Laut Franco Cimatti, Chief of Vehicle Concept and Pre-development Deptartment Ferrari GT, gibt es ihn noch, den Fahrspaß bei aller Globalität und Elektrifizierung. Das Ziel sei es aber auch bei Ferrari, den Wirkungsgrad zu verbessern.
Patrick Signargout, Vice President Car Manufacturers Relations und Co-operations PSA Peugeot Citroën sprach über den ersten Diesel Hybrid mit Allradantrieb. Die Hybridpalette bei PSA umfasse generell ein breites Spektrum vom Start-Stopp-System bis hin zum Elektrofahrzeug. Der zweitgrößte Hersteller Europas hat in diesem Jahr mit einem Flottendurchschnitt von 123 g/km den besten CO2-Wert in der EU erreicht. Modularität sei wichtig, um die Entwicklungskosten und -zeiten im Rahmen zu halten. Dennoch haben allein an der Hybrid 4-Entwicklung 500 Ingenieure mitgewirkt.

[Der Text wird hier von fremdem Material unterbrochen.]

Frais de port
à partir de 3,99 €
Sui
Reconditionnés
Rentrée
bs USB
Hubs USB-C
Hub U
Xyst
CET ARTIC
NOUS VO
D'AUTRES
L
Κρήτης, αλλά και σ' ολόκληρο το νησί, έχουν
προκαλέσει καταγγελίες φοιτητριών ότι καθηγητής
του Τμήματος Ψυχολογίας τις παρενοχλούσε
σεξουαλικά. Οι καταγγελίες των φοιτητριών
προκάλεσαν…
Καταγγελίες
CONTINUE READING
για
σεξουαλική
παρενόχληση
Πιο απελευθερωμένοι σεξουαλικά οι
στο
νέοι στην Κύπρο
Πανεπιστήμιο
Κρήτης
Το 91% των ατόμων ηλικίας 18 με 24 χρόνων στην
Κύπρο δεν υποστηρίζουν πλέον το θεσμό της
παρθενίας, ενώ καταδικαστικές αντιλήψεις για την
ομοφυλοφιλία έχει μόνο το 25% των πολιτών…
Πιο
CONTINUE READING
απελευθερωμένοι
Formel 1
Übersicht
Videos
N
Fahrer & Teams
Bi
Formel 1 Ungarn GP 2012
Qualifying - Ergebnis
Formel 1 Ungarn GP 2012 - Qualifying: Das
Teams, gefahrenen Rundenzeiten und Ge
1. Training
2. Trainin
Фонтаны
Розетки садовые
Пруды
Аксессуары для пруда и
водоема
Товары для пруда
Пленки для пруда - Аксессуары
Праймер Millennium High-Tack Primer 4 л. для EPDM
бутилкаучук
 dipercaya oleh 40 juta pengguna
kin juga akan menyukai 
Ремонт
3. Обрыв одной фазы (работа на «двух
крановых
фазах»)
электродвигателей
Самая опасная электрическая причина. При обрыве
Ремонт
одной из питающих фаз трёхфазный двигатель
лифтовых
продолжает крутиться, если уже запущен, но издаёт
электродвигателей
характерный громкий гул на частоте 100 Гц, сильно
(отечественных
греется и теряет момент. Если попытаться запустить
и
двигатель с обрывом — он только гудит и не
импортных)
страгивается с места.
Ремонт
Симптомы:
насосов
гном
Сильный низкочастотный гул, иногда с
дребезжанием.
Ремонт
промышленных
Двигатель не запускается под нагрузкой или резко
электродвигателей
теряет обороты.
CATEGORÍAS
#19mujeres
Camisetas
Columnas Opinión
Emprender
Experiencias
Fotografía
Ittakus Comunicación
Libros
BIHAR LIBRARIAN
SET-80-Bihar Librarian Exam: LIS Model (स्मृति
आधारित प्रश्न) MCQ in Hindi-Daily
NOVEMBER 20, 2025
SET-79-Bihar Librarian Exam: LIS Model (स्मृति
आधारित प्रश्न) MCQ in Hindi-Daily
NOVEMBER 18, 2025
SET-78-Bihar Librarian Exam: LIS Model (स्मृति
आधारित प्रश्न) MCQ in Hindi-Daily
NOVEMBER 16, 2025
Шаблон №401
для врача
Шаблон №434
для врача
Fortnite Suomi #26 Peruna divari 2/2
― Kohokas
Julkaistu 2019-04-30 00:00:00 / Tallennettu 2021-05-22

Die internationale Ausrichtung des Symposium fand ihren Höhepunkt in der Fachdiskussion „BRIC Märkte: Welches Getriebe- und Antriebskonzept für welche Fahrzeugklassen?“ mit Teilnehmern aus Indien, USA, Italien, Russland und Deutschland. Die Diskussion zeigte als einmal mehr, wie viel noch zu tun sei, damit die zahlreichen unterschiedlichen Getriebekonzepte dem Kostendruck gerecht würden. Es werde schon deshalb weiterhin so viele Konzepte geben, weil die globalen Marktanforderungen diese erfordern. Es gebe sehr kostensensitive Märkte wie Indien, wo die Automatikgetriebe noch viel Zeit bräuchten. . Beim russischen Markt stünden die Kraftstoffkosten weniger im Vordergrund als anderswo und Hybridtechnologie sei gar nicht vorhanden. China mit fast 100 Prozent Verbrennungsmotoren ist viel zu groß, um ein Konzept für alle zu etablieren. Zudem sei hier eine e-Mobility-Ernüchterung eingetreten. China brauche aber eine neue Technologie, um den Megatrends Herr zu werden. Globaler Service sei wichtig und auch die Fertigung sollte global erfolgen.